How to complete this task -> Drop the pictures and repeat exactly from the "laptop: present [187,56,398,236]" line down to the last line of the entries below.

● ● ● ●

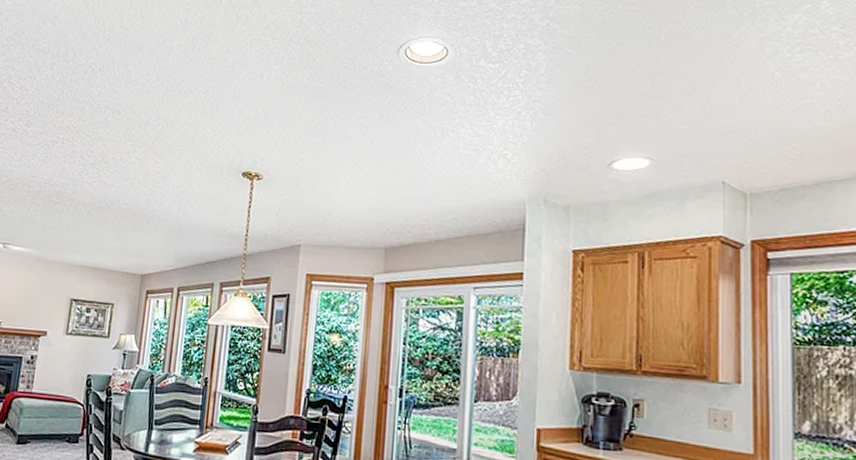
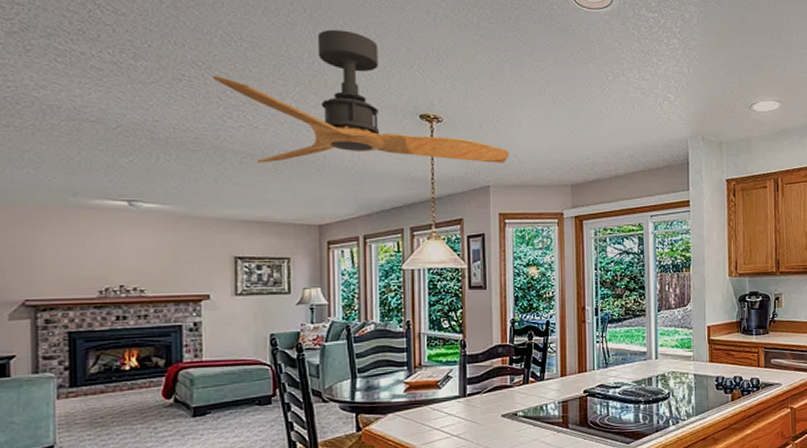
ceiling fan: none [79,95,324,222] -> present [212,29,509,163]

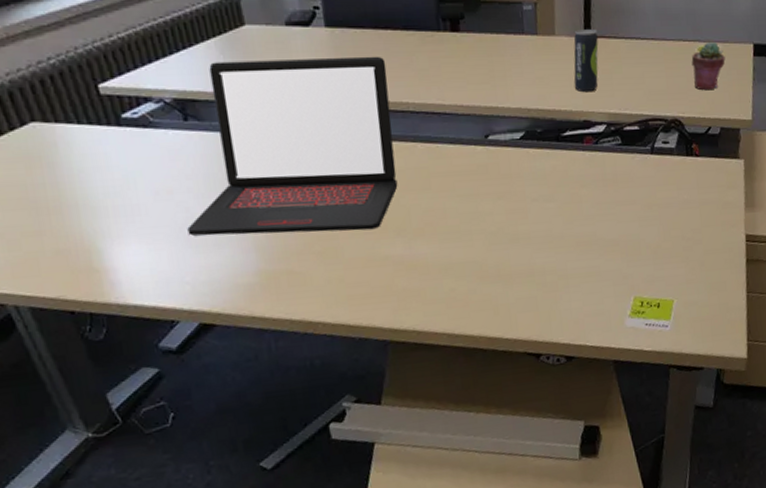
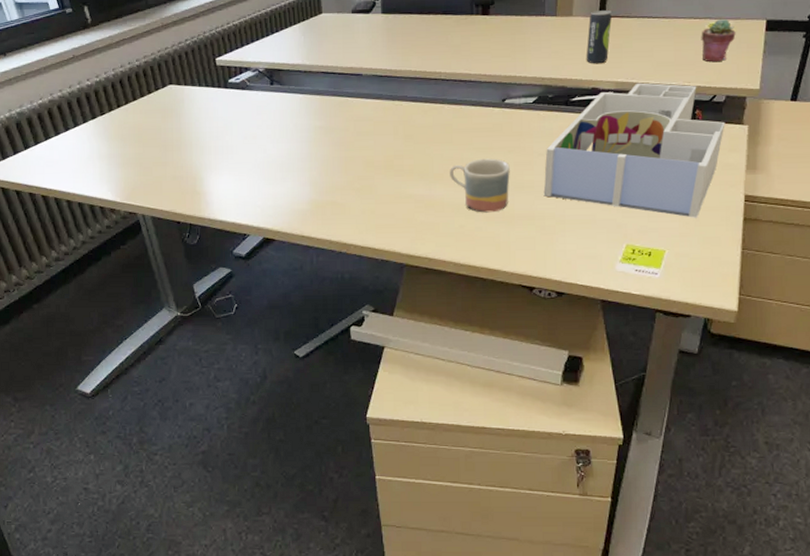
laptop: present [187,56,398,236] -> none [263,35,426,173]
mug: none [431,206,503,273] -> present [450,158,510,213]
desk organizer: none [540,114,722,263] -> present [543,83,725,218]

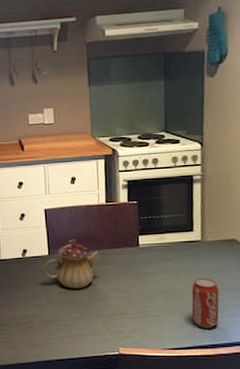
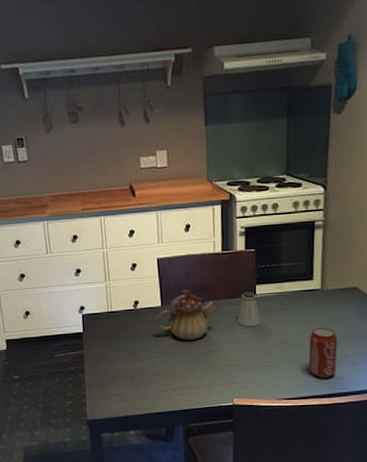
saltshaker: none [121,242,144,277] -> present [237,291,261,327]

● ● ● ●

Output of the exercise ->
laptop: present [187,56,398,236] -> none [263,35,426,173]
mug: none [431,206,503,273] -> present [450,158,510,213]
desk organizer: none [540,114,722,263] -> present [543,83,725,218]

saltshaker: none [121,242,144,277] -> present [237,291,261,327]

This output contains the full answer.